* **Problem to solve**:
Repeat every line of the material below word for word. Leave out the picture lines.

Transcribed page contents:
────

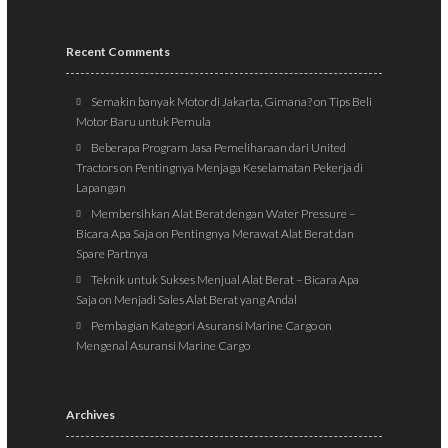
Recent Comments
Semakin banyak Motor di Jakarta, Gimana?
on
Tips Beli
Motor Baru untuk Pemula
Beberapa Program Jasa Pemeliharaan dari United
Tractors
on
Pentingnya Menjaga Keselamatan Pekerja di
Lapangan
Membersihkan Alat Berat dengan Water Pressure –
Bicara Apa Saja
on
Pentingnya Merawat Alat Berat dan
Spare Partnya
Teknik untuk Sukses Menjual Alat Berat – Bicara Apa
Saja
on
Menjadi Sales Alat Berat yang Andal
Pembagian Kategori Asuransi Marine Cargo
on
Mengenal Asuransi Marine Cargo
Archives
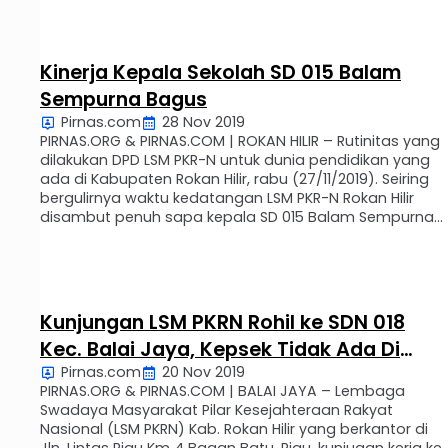
SMAN 1 Bagan Sinembah. Adapun kunjugan tersebut,
untuk menjalin hubungan baik antara …
Kinerja Kepala Sekolah SD 015 Balam
Sempurna Bagus
Pirnas.com
28 Nov 2019
PIRNAS.ORG & PIRNAS.COM | ROKAN HILIR – Rutinitas yang
dilakukan DPD LSM PKR-N untuk dunia pendidikan yang
ada di Kabupaten Rokan Hilir, rabu (27/11/2019). Seiring
bergulirnya waktu kedatangan LSM PKR-N Rokan Hilir
disambut penuh sapa kepala SD 015 Balam Sempurna,
Kabupaten Rokan Hilir tidak mengulur waktu yang lama,
tim langsung melakukan investigasi sesuai dengan
tufoksinya …
Kunjungan LSM PKRN Rohil ke SDN 018
Kec. Balai Jaya, Kepsek Tidak Ada Di
Pirnas.com
20 Nov 2019
Tempat
PIRNAS.ORG & PIRNAS.COM | BALAI JAYA – Lembaga
Swadaya Masyarakat Pilar Kesejahteraan Rakyat
Nasional (LSM PKRN) Kab. Rokan Hilir yang berkantor di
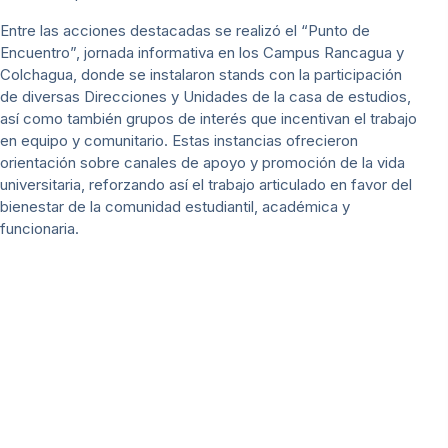
Entre las acciones destacadas se realizó el “Punto de
Encuentro”, jornada informativa en los Campus Rancagua y
Colchagua, donde se instalaron stands con la participación
de diversas Direcciones y Unidades de la casa de estudios,
así como también grupos de interés que incentivan el trabajo
en equipo y comunitario. Estas instancias ofrecieron
orientación sobre canales de apoyo y promoción de la vida
universitaria, reforzando así el trabajo articulado en favor del
bienestar de la comunidad estudiantil, académica y
funcionaria.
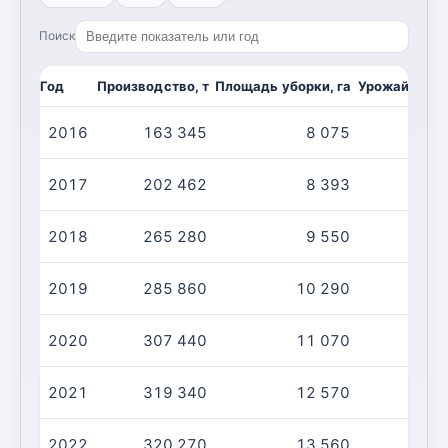
Поиск
Год
Производство, т
Площадь уборки, га
Урожайность,
2016
163 345
8 075
2
2017
202 462
8 393
2
2018
265 280
9 550
2
2019
285 860
10 290
2
2020
307 440
11 070
2
2021
319 340
12 570
2
2022
320 270
13 560
2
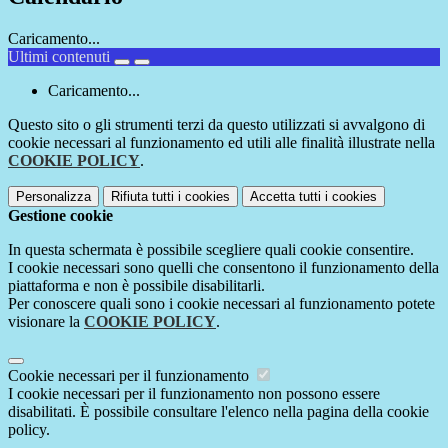
Caricamento...
Ultimi contenuti
Caricamento...
Questo sito o gli strumenti terzi da questo utilizzati si avvalgono di
cookie necessari al funzionamento ed utili alle finalità illustrate nella
COOKIE POLICY
.
Personalizza
Rifiuta tutti
i cookies
Accetta tutti
i cookies
Gestione cookie
In questa schermata è possibile scegliere quali cookie consentire.
I cookie necessari sono quelli che consentono il funzionamento della
piattaforma e non è possibile disabilitarli.
Per conoscere quali sono i cookie necessari al funzionamento potete
visionare la
COOKIE POLICY
.
Cookie necessari per il funzionamento
I cookie necessari per il funzionamento non possono essere
disabilitati. È possibile consultare l'elenco nella pagina della cookie
policy.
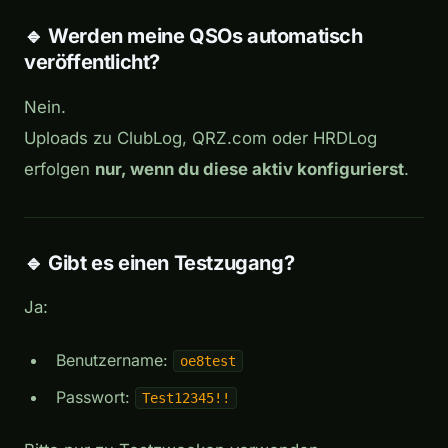
🔹 Werden meine QSOs automatisch
veröffentlicht?
Nein.
Uploads zu ClubLog, QRZ.com oder HRDLog
erfolgen
nur, wenn du diese aktiv konfigurierst
.
🔹 Gibt es einen Testzugang?
Ja:
Benutzername:
oe8test
Passwort:
Test12345!!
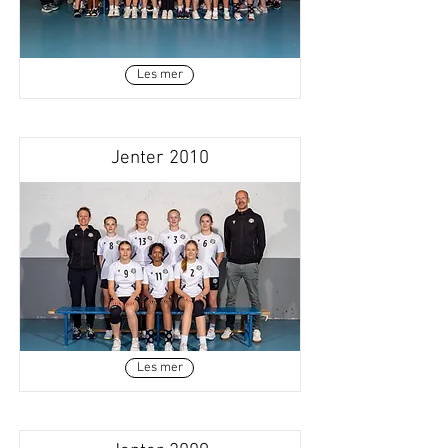
Les mer
Jenter 2010
Les mer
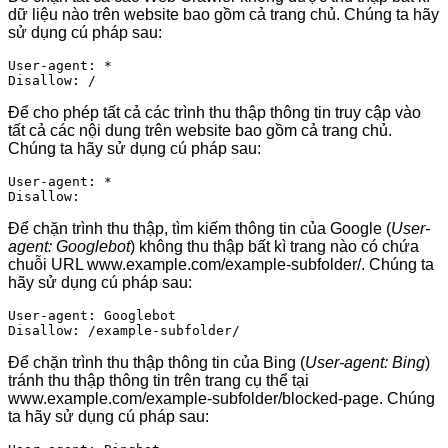
dữ liệu nào trên website bao gồm cả trang chủ. Chúng ta hãy
sử dụng cú pháp sau:
User-agent: *

Disallow: /
Để cho phép tất cả các trình thu thập thông tin truy cập vào
tất cả các nội dung trên website bao gồm cả trang chủ.
Chúng ta hãy sử dụng cú pháp sau:
User-agent: *

Disallow: 
Để chặn trình thu thập, tìm kiếm thông tin của Google (
User-
agent: Googlebot
) không thu thập bất kì trang nào có chứa
chuỗi URL www.example.com/example-subfolder/. Chúng ta
hãy sử dụng cú pháp sau:
User-agent: Googlebot

Disallow: /example-subfolder/
Để chặn trình thu thập thông tin của Bing (
User-agent: Bing
)
tránh thu thập thông tin trên trang cụ thể tại
www.example.com/example-subfolder/blocked-page. Chúng
ta hãy sử dụng cú pháp sau:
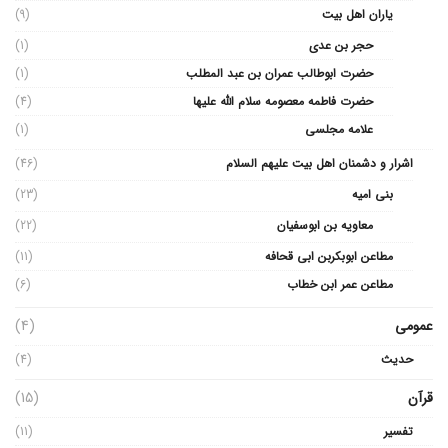
یاران اهل بیت
(9)
حجر بن عدی
(1)
حضرت ابوطالب عمران بن عبد المطلب
(1)
حضرت فاطمه معصومه سلام الله علیها
(4)
علامه مجلسی
(1)
اشرار و دشمنان اهل بیت علیهم السلام
(46)
بنی امیه
(23)
معاویه بن ابوسفیان
(22)
مطاعن ابوبکربن ابی قحافه
(11)
مطاعن عمر ابن خطاب
(6)
عمومی
(4)
حدیث
(4)
قرآن
(15)
تفسیر
(11)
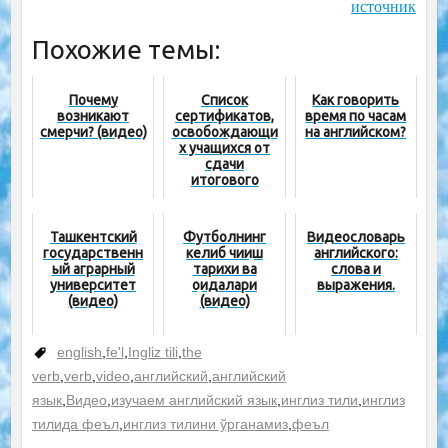
источник
Похожие темы:
Почему
Список
Как говорить
возникают
сертификатов,
время по часам
смерчи? (видео)
освобождающи
на английском?
х учащихся от
сдачи
итогового
экзамена по
соответствующ
ему предмету
Ташкентский
Футболнинг
Видеословарь
государственн
келиб чиқиш
английского:
ый аграрный
тарихи ва
слова и
университет
қоидалари
выражения.
(видео)
(видео)
english
,
fe'l
,
Ingliz tili
,
the
verb
,
verb
,
video
,
английский
,
английский
язык
,
Видео
,
изучаем английский язык
,
инглиз тили
,
инглиз
тилида феъл
,
инглиз тилини ўрганамиз
,
феъл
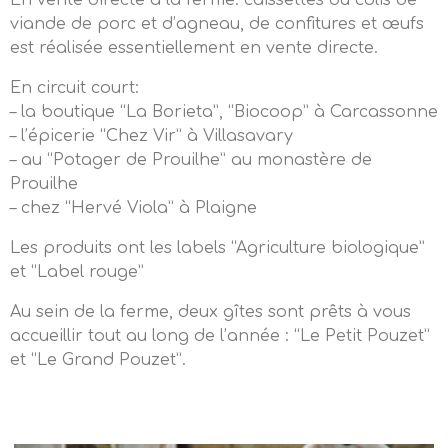
En vente directe à la ferme: caissettes ou colis de
viande de porc et d’agneau, de confitures et œufs
est réalisée essentiellement en vente directe.
En circuit court:
– la boutique “La Borieta”, “Biocoop” à Carcassonne
– l’épicerie “Chez Vir” à Villasavary
– au “Potager de Prouilhe” au monastère de
Prouilhe
– chez “Hervé Viola” à Plaigne
Les produits ont les labels “Agriculture biologique”
et “Label rouge”
Au sein de la ferme, deux gîtes sont prêts à vous
accueillir tout au long de l’année : “Le Petit Pouzet”
et “Le Grand Pouzet”.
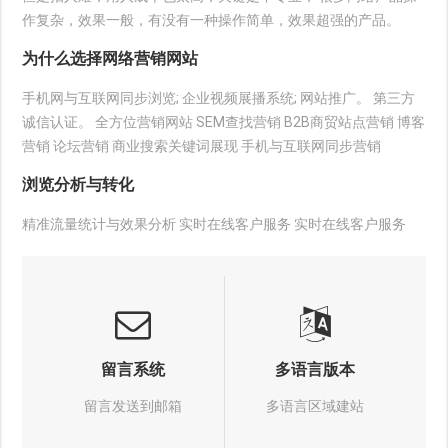
作复杂，效果一般，有没有一种操作简单，效果超强的产品。
为什么选择网络营销网站
手机网与互联网同步浏览; 企业视频展播系统; 网站推广。 第三方
诚信认证。 全方位营销网站 SEM查找营销 B2B商贸站点营销 博客
营销 论坛营销 商业搜索关键词展现 手机与互联网同步营销
浏览分析与转化
精准流量统计与效果分析 实时在线客户服务 实时在线客户服务
留言系统
多语言版本
留言发送到邮箱
多语言区域建站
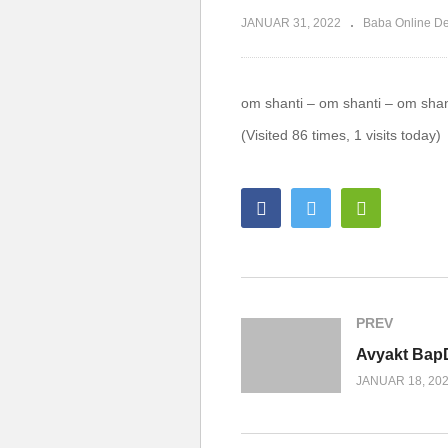
JANUAR 31, 2022
Baba Online D
om shanti – om shanti – om shan
(Visited 86 times, 1 visits today)
PREV
JANUAR 18, 20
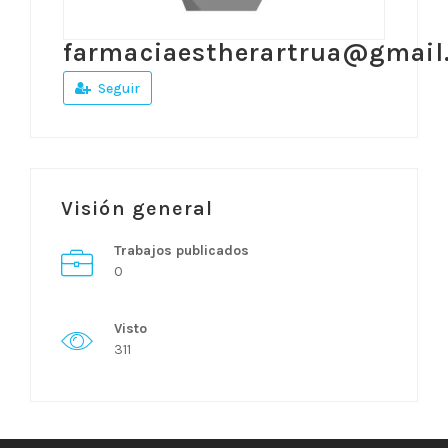
farmaciaestherartrua@gmail
Seguir
Visión general
Trabajos publicados
0
Visto
311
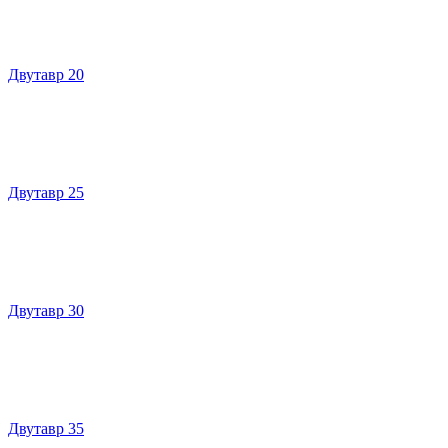
Двутавр 20
Двутавр 25
Двутавр 30
Двутавр 35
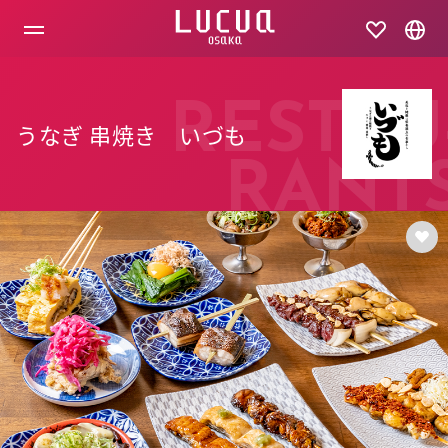
コ
ン
テ
ン
ツ
へ
RESTAU
ス
うなぎ 串焼き いづも
キ
ッ
RANT
プ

────

* **Your solution**:
Recent Comments
Semakin banyak Motor di Jakarta, Gimana?
on
Tips Beli
Motor Baru untuk Pemula
Beberapa Program Jasa Pemeliharaan dari United
Tractors
on
Pentingnya Menjaga Keselamatan Pekerja di
Lapangan
Membersihkan Alat Berat dengan Water Pressure –
Bicara Apa Saja
on
Pentingnya Merawat Alat Berat dan
Spare Partnya
Teknik untuk Sukses Menjual Alat Berat – Bicara Apa
Saja
on
Menjadi Sales Alat Berat yang Andal
Pembagian Kategori Asuransi Marine Cargo
on
Mengenal Asuransi Marine Cargo
Archives
SMAN 1 Bagan Sinembah. Adapun kunjugan tersebut,
untuk menjalin hubungan baik antara …
Kinerja Kepala Sekolah SD 015 Balam
Sempurna Bagus
Pirnas.com
28 Nov 2019
PIRNAS.ORG & PIRNAS.COM | ROKAN HILIR – Rutinitas yang
dilakukan DPD LSM PKR-N untuk dunia pendidikan yang
ada di Kabupaten Rokan Hilir, rabu (27/11/2019). Seiring
bergulirnya waktu kedatangan LSM PKR-N Rokan Hilir
disambut penuh sapa kepala SD 015 Balam Sempurna,
Kabupaten Rokan Hilir tidak mengulur waktu yang lama,
tim langsung melakukan investigasi sesuai dengan
tufoksinya …
Kunjungan LSM PKRN Rohil ke SDN 018
Kec. Balai Jaya, Kepsek Tidak Ada Di
Pirnas.com
20 Nov 2019
Tempat
PIRNAS.ORG & PIRNAS.COM | BALAI JAYA – Lembaga
Swadaya Masyarakat Pilar Kesejahteraan Rakyat
Nasional (LSM PKRN) Kab. Rokan Hilir yang berkantor di
Entre las acciones destacadas se realizó el “Punto de
Encuentro”, jornada informativa en los Campus Rancagua y
Colchagua, donde se instalaron stands con la participación
de diversas Direcciones y Unidades de la casa de estudios,
así como también grupos de interés que incentivan el trabajo
en equipo y comunitario. Estas instancias ofrecieron
orientación sobre canales de apoyo y promoción de la vida
universitaria, reforzando así el trabajo articulado en favor del
bienestar de la comunidad estudiantil, académica y
funcionaria.
Поиск
Год
Производство, т
Площадь уборки, га
Урожайность,
2016
163 345
8 075
2
2017
202 462
8 393
2
2018
265 280
9 550
2
2019
285 860
10 290
2
2020
307 440
11 070
2
2021
319 340
12 570
2
2022
320 270
13 560
2
Caricamento...
Ultimi contenuti
Caricamento...
Questo sito o gli strumenti terzi da questo utilizzati si avvalgono di
cookie necessari al funzionamento ed utili alle finalità illustrate nella
COOKIE POLICY
.
Personalizza
Rifiuta tutti
i cookies
Accetta tutti
i cookies
Gestione cookie
In questa schermata è possibile scegliere quali cookie consentire.
I cookie necessari sono quelli che consentono il funzionamento della
piattaforma e non è possibile disabilitarli.
Per conoscere quali sono i cookie necessari al funzionamento potete
visionare la
COOKIE POLICY
.
Cookie necessari per il funzionamento
I cookie necessari per il funzionamento non possono essere
disabilitati. È possibile consultare l'elenco nella pagina della cookie
policy.
🔹 Werden meine QSOs automatisch
veröffentlicht?
Nein.
Uploads zu ClubLog, QRZ.com oder HRDLog
erfolgen
nur, wenn du diese aktiv konfigurierst
.
🔹 Gibt es einen Testzugang?
Ja:
Benutzername:
oe8test
Passwort:
Test12345!!
Les mer
Jenter 2010
Les mer
dữ liệu nào trên website bao gồm cả trang chủ. Chúng ta hãy
sử dụng cú pháp sau:
User-agent: *

Disallow: /
Để cho phép tất cả các trình thu thập thông tin truy cập vào
tất cả các nội dung trên website bao gồm cả trang chủ.
Chúng ta hãy sử dụng cú pháp sau:
User-agent: *

Disallow: 
Để chặn trình thu thập, tìm kiếm thông tin của Google (
User-
agent: Googlebot
) không thu thập bất kì trang nào có chứa
chuỗi URL www.example.com/example-subfolder/. Chúng ta
hãy sử dụng cú pháp sau:
User-agent: Googlebot

Disallow: /example-subfolder/
Để chặn trình thu thập thông tin của Bing (
User-agent: Bing
)
tránh thu thập thông tin trên trang cụ thể tại
www.example.com/example-subfolder/blocked-page. Chúng
ta hãy sử dụng cú pháp sau:
یاران اهل بیت
(9)
حجر بن عدی
(1)
حضرت ابوطالب عمران بن عبد المطلب
(1)
حضرت فاطمه معصومه سلام الله علیها
(4)
علامه مجلسی
(1)
اشرار و دشمنان اهل بیت علیهم السلام
(46)
بنی امیه
(23)
معاویه بن ابوسفیان
(22)
مطاعن ابوبکربن ابی قحافه
(11)
مطاعن عمر ابن خطاب
(6)
عمومی
(4)
حدیث
(4)
قرآن
(15)
تفسیر
(11)
источник
Похожие темы:
Почему
Список
Как говорить
возникают
сертификатов,
время по часам
смерчи? (видео)
освобождающи
на английском?
х учащихся от
сдачи
итогового
экзамена по
соответствующ
ему предмету
Ташкентский
Футболнинг
Видеословарь
государственн
келиб чиқиш
английского:
ый аграрный
тарихи ва
слова и
университет
қоидалари
выражения.
(видео)
(видео)
english
,
fe'l
,
Ingliz tili
,
the
verb
,
verb
,
video
,
английский
,
английский
язык
,
Видео
,
изучаем английский язык
,
инглиз тили
,
инглиз
тилида феъл
,
инглиз тилини ўрганамиз
,
феъл
En vente directe à la ferme: caissettes ou colis de
viande de porc et d’agneau, de confitures et œufs
est réalisée essentiellement en vente directe.
En circuit court:
– la boutique “La Borieta”, “Biocoop” à Carcassonne
– l’épicerie “Chez Vir” à Villasavary
– au “Potager de Prouilhe” au monastère de
Prouilhe
– chez “Hervé Viola” à Plaigne
Les produits ont les labels “Agriculture biologique”
et “Label rouge”
Au sein de la ferme, deux gîtes sont prêts à vous
accueillir tout au long de l’année : “Le Petit Pouzet”
et “Le Grand Pouzet”.
作复杂，效果一般，有没有一种操作简单，效果超强的产品。
为什么选择网络营销网站
手机网与互联网同步浏览; 企业视频展播系统; 网站推广。 第三方
诚信认证。 全方位营销网站 SEM查找营销 B2B商贸站点营销 博客
营销 论坛营销 商业搜索关键词展现 手机与互联网同步营销
浏览分析与转化
精准流量统计与效果分析 实时在线客户服务 实时在线客户服务
留言系统
多语言版本
留言发送到邮箱
多语言区域建站
JANUAR 31, 2022
Baba Online D
om shanti – om shanti – om shan
(Visited 86 times, 1 visits today)
PREV
JANUAR 18, 20
farmaciaestherartrua@gmail
Seguir
Visión general
Trabajos publicados
0
Visto
311
Двутавр 20
Двутавр 25
Двутавр 30
Двутавр 35
コ
ン
テ
ン
ツ
へ
RESTAU
ス
うなぎ 串焼き いづも
キ
ッ
RANT
プ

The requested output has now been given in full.